* [DATA SHOWN]
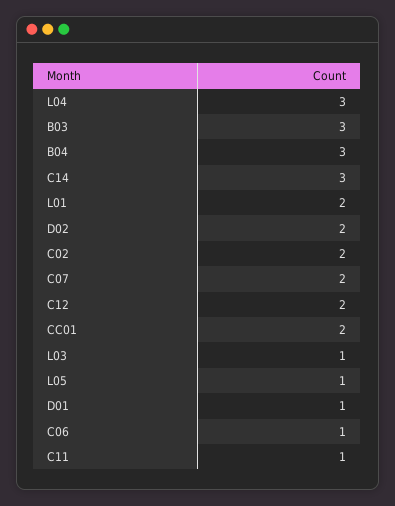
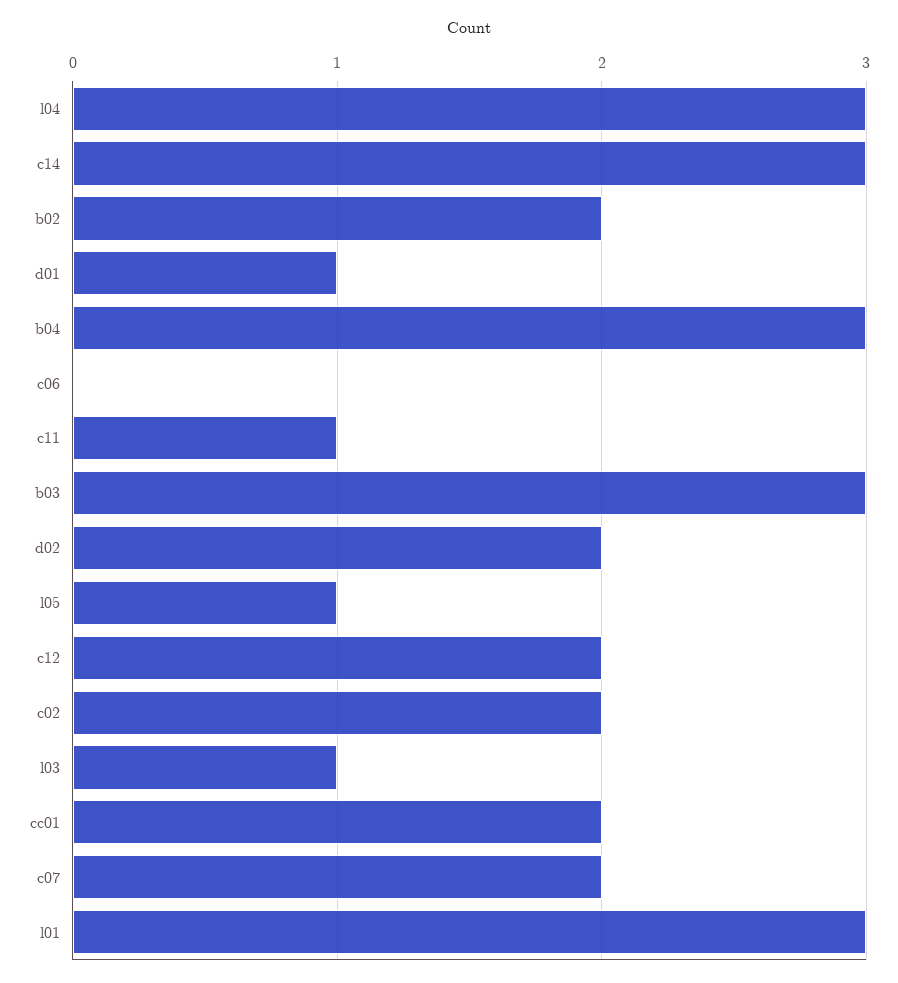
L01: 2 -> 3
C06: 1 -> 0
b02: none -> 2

* * *

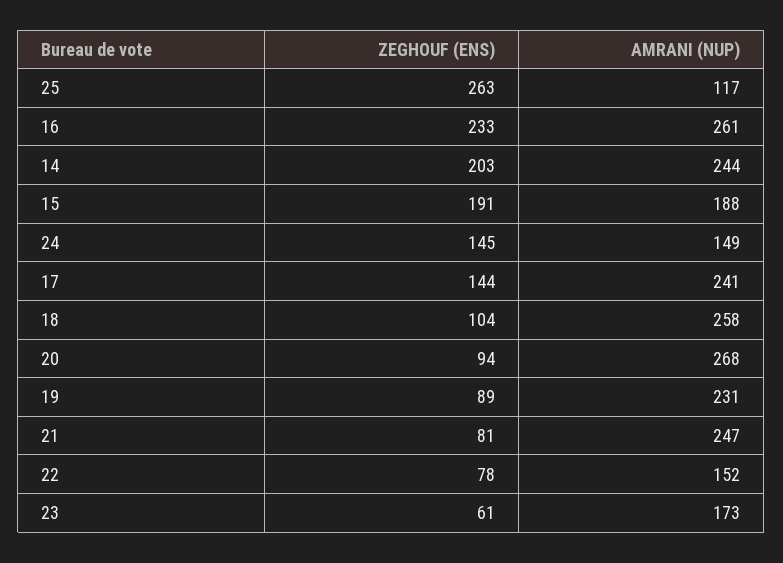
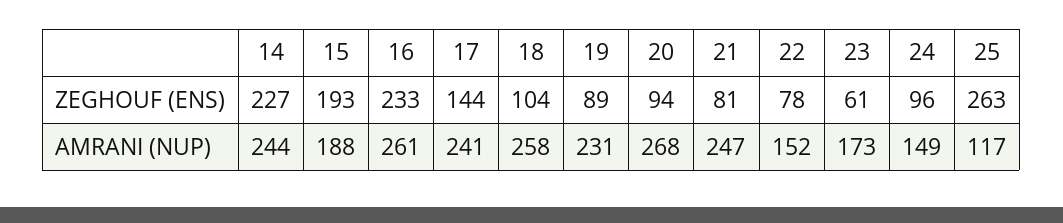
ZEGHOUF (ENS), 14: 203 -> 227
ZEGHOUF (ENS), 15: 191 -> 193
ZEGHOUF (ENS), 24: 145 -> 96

* [WHAT IS NEEDED] Please copy out each line of the material that contains the string "ZEGHOUF".

* [ANSWER TO THIS EXERCISE]
ZEGHOUF (ENS), 14: 203 -> 227
ZEGHOUF (ENS), 15: 191 -> 193
ZEGHOUF (ENS), 24: 145 -> 96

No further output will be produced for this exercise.